I’m not sure I understand it.

I didn’t used to either.  So let’s figure out if it’s true.  If you finance everything you buy, then you either pay someone else interest or you give up interest you could have earned.

A good friend of mine says you pay up or you pass up.   Let’s take a look

AUTOMOBILE PURCHASES…THE TRUE COST OF PAYING CASH.

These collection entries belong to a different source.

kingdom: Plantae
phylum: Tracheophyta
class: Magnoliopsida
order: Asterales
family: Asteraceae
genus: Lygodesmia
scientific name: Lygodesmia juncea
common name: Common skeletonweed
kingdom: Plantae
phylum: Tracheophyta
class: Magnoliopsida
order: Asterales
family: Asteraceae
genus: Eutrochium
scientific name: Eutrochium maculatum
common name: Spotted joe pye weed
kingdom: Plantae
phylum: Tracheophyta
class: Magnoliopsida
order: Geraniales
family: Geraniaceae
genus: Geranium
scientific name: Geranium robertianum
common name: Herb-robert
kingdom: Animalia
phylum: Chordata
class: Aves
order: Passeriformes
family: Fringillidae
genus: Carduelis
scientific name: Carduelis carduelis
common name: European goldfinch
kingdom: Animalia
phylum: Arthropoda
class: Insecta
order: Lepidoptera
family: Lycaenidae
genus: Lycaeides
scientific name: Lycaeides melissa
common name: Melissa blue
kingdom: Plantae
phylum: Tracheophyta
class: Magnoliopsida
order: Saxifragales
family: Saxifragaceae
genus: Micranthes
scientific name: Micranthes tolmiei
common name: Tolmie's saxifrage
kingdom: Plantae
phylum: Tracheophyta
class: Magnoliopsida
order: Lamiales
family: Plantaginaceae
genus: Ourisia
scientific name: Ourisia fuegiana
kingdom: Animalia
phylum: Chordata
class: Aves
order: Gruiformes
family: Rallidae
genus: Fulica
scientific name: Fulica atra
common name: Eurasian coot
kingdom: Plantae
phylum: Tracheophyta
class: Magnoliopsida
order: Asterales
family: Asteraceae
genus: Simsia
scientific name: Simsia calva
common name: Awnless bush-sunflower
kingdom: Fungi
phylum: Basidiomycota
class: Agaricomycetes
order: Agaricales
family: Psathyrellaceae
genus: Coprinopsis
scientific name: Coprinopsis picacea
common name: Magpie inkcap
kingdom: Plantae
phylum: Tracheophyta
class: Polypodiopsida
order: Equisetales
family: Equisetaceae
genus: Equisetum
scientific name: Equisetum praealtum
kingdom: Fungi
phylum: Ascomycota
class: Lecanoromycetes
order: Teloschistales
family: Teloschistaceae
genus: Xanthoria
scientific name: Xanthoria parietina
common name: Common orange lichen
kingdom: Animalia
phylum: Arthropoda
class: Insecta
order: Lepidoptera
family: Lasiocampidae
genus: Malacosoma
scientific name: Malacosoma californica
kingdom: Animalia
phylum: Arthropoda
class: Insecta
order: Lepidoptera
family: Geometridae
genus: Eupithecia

I’m going to say you had an account with $200,000 in it that you designated your “car buying account” and it was earning a net 5%.  We’ll look at a 20 year time frame and say you bought a car every 4 years for $30,000.  No increases or sales tax yet, we’ll keep it simple.  Over on the right, your account of $200,000 would have grown to $530,000 if you hadn’t bought any cars.  And we know that 5 cars at $30,000 each would be $150,000.  Yet you can see on the right the account is not $530,000, its $250,910.  That is a $279,750 difference.  Why did $150,000 worth of cars cost you $279,750?

I’m not sure

Ok, lets work through it.  Going back to the statement “you pay up or you pass up interest”  in this case, didn’t you pass up interest, the 5% that the account was earning, on the $150,000 you took out of it to buy the cars.  Over that 20 year period of time, that $150,000 could have turned into $279,000.  That is opportunity cost.  We must measure it so we know what we are dealing with and then we can do something about it.

NEXT

Q. So now, tell me what is your least favorite money spot right now? Your 401k,  your mortgage, your life insurance, your stock account, anything?  Lets take a look at what is really going on there.   What is working about that investment? What is not working about that investment?

OR
Q. So now, tell me, is there an economic decision you are getting ready to make?  Let’s take it through a calculator so you have the whole truth about the matter.